Work through the data and report how many lines include the string "left", giving the number alone.

- **Data excerpts**
__________

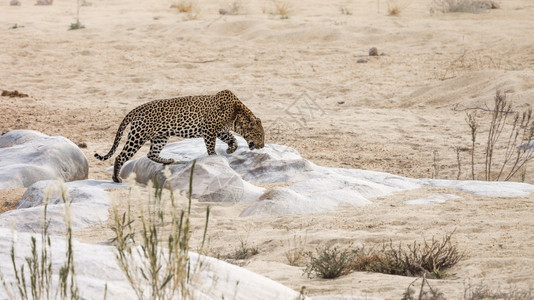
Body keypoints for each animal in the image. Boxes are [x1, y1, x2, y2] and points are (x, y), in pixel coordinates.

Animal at [96, 89, 266, 183]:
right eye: (259, 135)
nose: (262, 145)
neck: (238, 115)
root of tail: (136, 109)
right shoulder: (209, 128)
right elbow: (211, 146)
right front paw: (214, 156)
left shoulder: (221, 130)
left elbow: (233, 139)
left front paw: (231, 149)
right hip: (138, 135)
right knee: (121, 156)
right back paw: (116, 178)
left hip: (161, 136)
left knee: (151, 154)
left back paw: (169, 161)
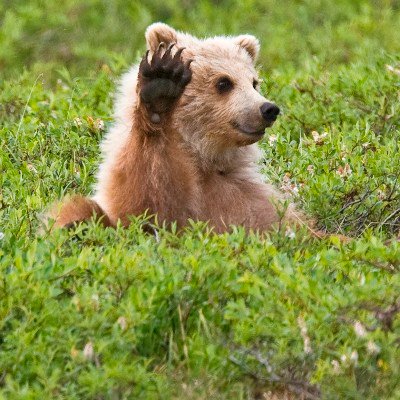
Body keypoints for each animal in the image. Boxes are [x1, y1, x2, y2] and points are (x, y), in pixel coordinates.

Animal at [50, 22, 312, 234]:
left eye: (254, 82)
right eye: (224, 82)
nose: (268, 109)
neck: (205, 159)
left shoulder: (248, 196)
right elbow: (142, 205)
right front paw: (161, 86)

__________

- **The answer**
8